In my opinion, there is no good way to tell if sample.conf (or any other
'default' acpid configuration) is stepping on the toes or otherwise interfering
with an existing acpid configuration. Therefore, I propose that sample.conf be
moved into the documentation for acpid (/usr/share/doc/acpid*) instead of into
/etc/acpi, so that it takes a consious act to apply it.

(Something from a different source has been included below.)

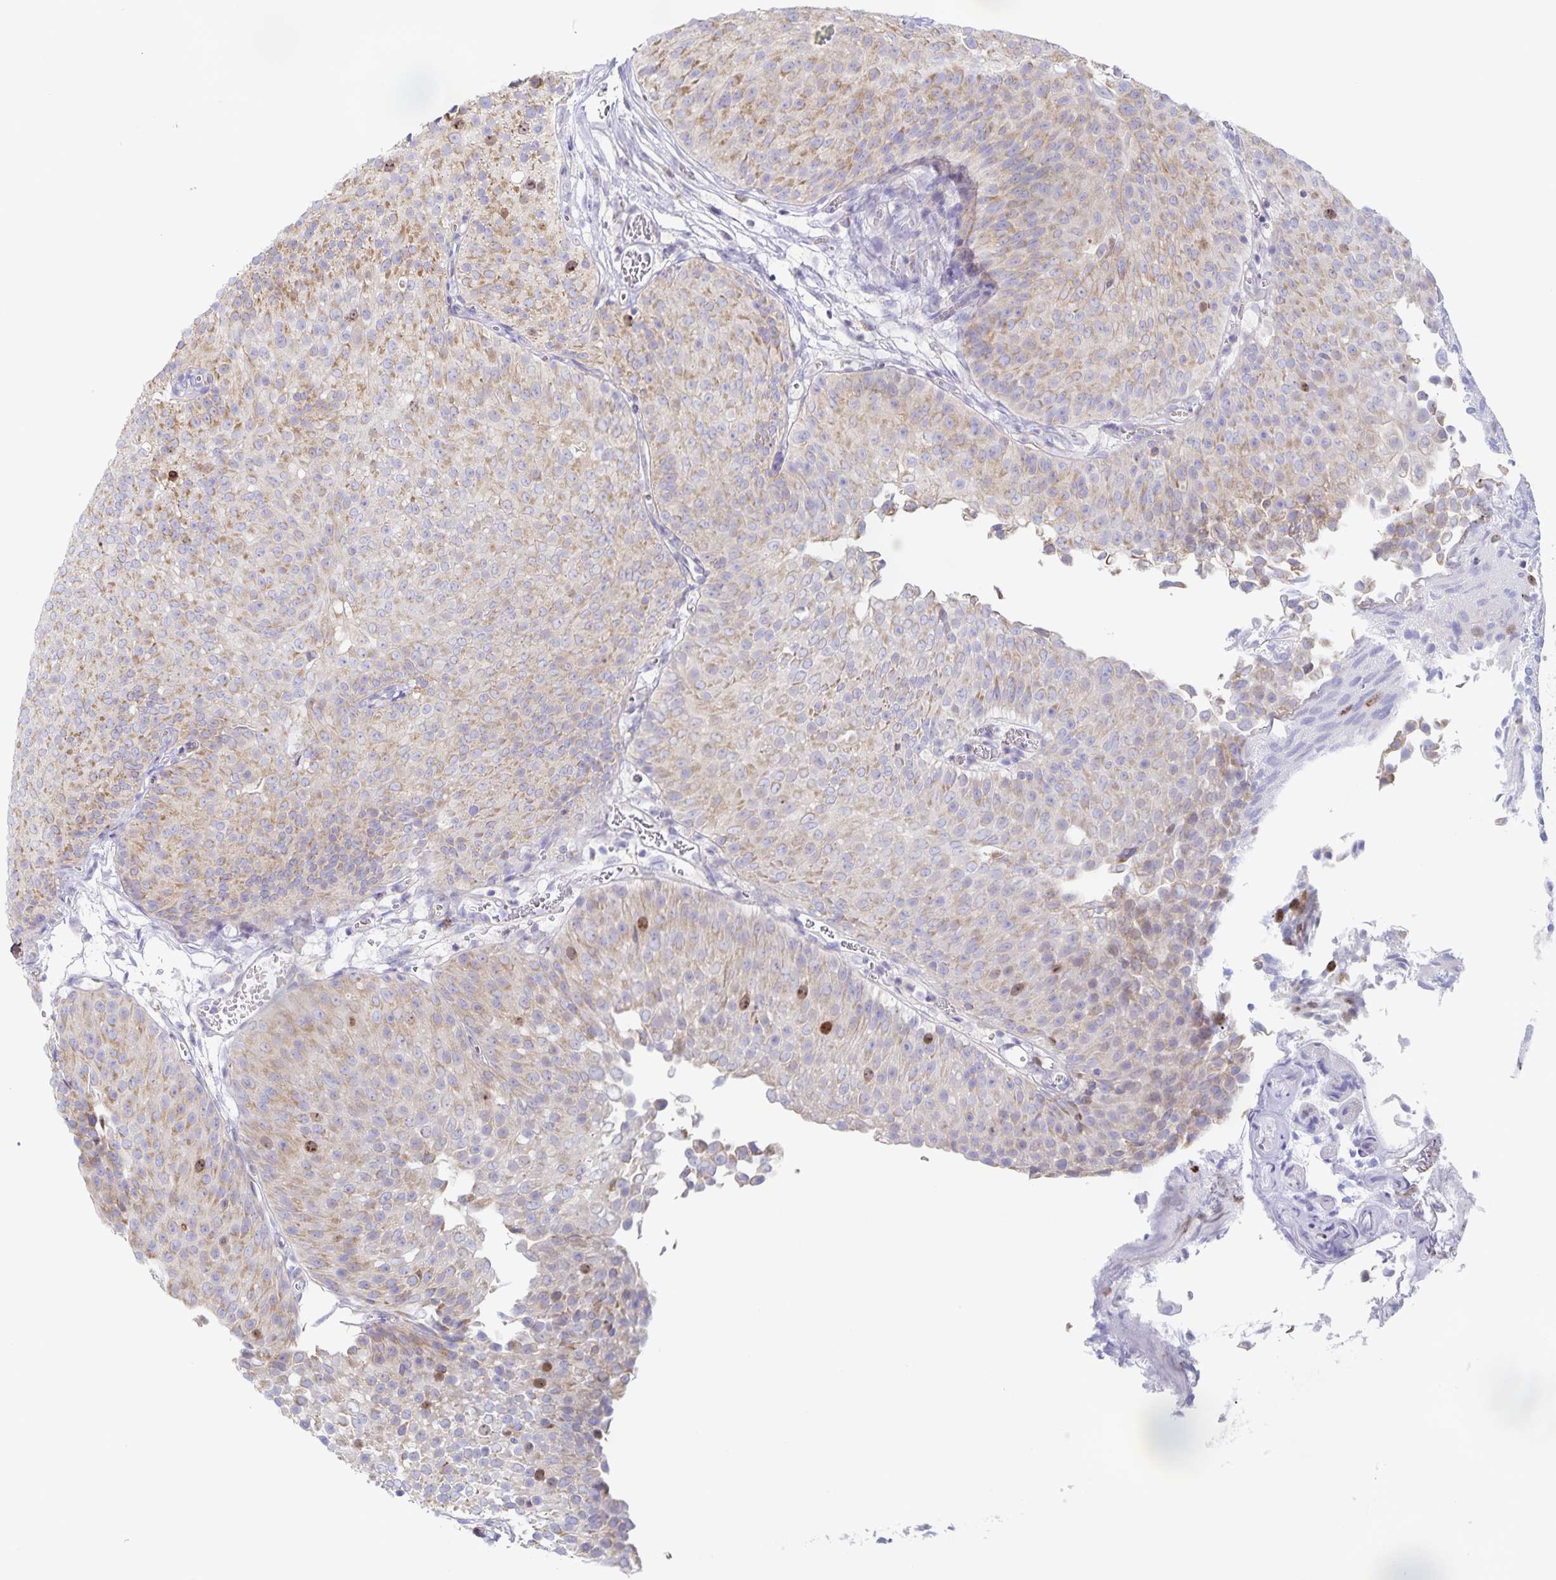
{"staining": {"intensity": "weak", "quantity": "25%-75%", "location": "cytoplasmic/membranous,nuclear"}, "tissue": "urothelial cancer", "cell_type": "Tumor cells", "image_type": "cancer", "snomed": [{"axis": "morphology", "description": "Urothelial carcinoma, Low grade"}, {"axis": "topography", "description": "Urinary bladder"}], "caption": "IHC image of urothelial cancer stained for a protein (brown), which reveals low levels of weak cytoplasmic/membranous and nuclear staining in approximately 25%-75% of tumor cells.", "gene": "CENPH", "patient": {"sex": "male", "age": 80}}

Or, if you want to get
more fancy, create a post-install script for acpid which checks for the
existence of scripts in /etc/acpi and only copies in the defaults/sample if
there are not already any files in there.

Comment 7 Linus Walleij 2006-01-05 21:27:58 UTC
I am under the impression that all of these things get handled by 
gnome-power-manager which is in devel now. (It installs ACPI scripts
too and communicate with everything using D-BUS.) I don't know if 
that program integrates well or at all with KDE however.

Comment 8 Aaron Gaudio 2006-01-06 00:15:23 UTC
I am in favor of letting an optional add-on package (such as
gnome-power-manager) install its own default handlers into the acpi directory.
My assumption is that if the user were using gnome-power-manager, he or she
would not have to manually configure acpid, but rather configure the
higher-level package.

However, I do not think the acpid package should install the example ones
(unless all they do is say log a message).

Comment 9 Phil Knirsch 2006-02-10 13:48:55 UTC
I've already put a related bug in investigate where gnome-power-manager and
acpid conflict who shuts down the system.

The idea is to check in the default acpid script if X11 and/or
gnome-power-manager is running and won't do anything if thats the case.